The new attack vectors

Typical of attacks at this level were those launched on a number of major companies including credit card and finance companies as a revenge against these companies’ opposition to Wikileaks.

Some of these attacks used a tool called Slow Loris (after a sloth-like animal) and worked by starting up millions of dummy application sessions, making it impossible for genuine users to get through. This is a particularly hard-to-stop variant of a distributed denial of service (DDOS) attack, says Triebes.

A firewall working at the network level cannot detect the difference between a genuine attempt to access the application and a malicious dummy, says Triebes, who is visting NZ as part of an Australasian tour.

As part of its mission to improve the efficiency and agility of business networks, F5 makes it its business to identify network traffic at the session level, so as to spread the load for maximum efficiency – a discipline known as application delivery networking.

As an outgrowth of this capability F5’s specialist hardware and software can track sessions that aren’t really doing anything and may be malicious, and terminate them, leaving the way clear for genuine traffic, says Triebes.

The F5 hardware and software can also inherently manage very high concurrency in application access, he says.

“Most of the DDOS attacks we’ve seen in the past were very much focused on the network; they’d do things like flooding SYN packets. What really changes here is they started attacking applications quite directly.

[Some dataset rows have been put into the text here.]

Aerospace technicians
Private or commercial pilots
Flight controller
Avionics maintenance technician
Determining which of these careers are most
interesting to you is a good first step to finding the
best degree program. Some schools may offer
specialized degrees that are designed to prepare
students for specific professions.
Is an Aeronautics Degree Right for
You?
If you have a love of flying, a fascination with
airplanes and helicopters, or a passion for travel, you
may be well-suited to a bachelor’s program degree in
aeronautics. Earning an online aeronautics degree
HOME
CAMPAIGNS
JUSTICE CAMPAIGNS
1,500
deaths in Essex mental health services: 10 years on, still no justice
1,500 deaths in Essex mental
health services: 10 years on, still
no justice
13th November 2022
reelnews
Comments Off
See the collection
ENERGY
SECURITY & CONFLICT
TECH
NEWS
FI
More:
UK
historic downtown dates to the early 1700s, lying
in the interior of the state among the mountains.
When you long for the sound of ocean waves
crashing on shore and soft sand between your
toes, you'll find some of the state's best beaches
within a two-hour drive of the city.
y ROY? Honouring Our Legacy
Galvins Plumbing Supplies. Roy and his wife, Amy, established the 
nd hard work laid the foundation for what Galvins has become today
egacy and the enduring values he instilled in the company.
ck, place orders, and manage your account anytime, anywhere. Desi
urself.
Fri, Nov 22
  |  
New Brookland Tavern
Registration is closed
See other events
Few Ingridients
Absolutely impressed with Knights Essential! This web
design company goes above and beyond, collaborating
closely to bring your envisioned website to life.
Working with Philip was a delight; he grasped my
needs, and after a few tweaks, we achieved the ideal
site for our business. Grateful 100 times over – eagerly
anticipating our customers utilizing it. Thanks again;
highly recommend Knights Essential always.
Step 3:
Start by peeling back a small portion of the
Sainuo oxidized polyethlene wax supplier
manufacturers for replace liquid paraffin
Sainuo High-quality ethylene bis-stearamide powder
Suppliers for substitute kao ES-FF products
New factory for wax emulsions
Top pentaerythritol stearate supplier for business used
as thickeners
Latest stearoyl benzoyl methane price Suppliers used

“These attacks have been around for a long time, but the awareness level of the world when they saw the impact these were having [in the Wikileaks case] was amazing, because customers saw that traditional network-level firewalls weren’t able to cope and deal with the attack.”

F5’s products are also front-and-centre when it comes to dealing with the challenge of genuine access to applications from an increasing range of devices such as smartphones, many of them “bring-your-own” devices owned by employees partly for private purposes and therefore potentially vulnerable from a security point of view.

In 2010 F5 acquired uRoam, a company specialising in SSL virtual-private-network connectivity. The uRoam software “could identify what the client was, the type of operating system it was running, what antivirus software they had; basically to meet corporate compliance matters. Based on that, it could apply different types of permission to that user.

“Suppose a user wanted to read his email but could only do it from a kiosk at an airport. He could log in and could only see certain things and we could have a sandbox at the session level, which we could guarantee would be erased [afterwards]. He wouldn’t have to worry about leaving data on that computer.

“We took that technology and integrated it with our core products, We effectively do the same type of things with mobile devices as well; we have a client running in iOS, one in Windows Mobile one for Android; we cover the gamut of mobile devices as well as traditional devices. The benefit is now, with the age of BYOD, IT administrators can now set permissions for devices they weren’t [previously] able to manage.

“It allows you to establish a secure connection from a device that would otherwise be [unsafe] and there’s obviously the advantage that it increases productivity.”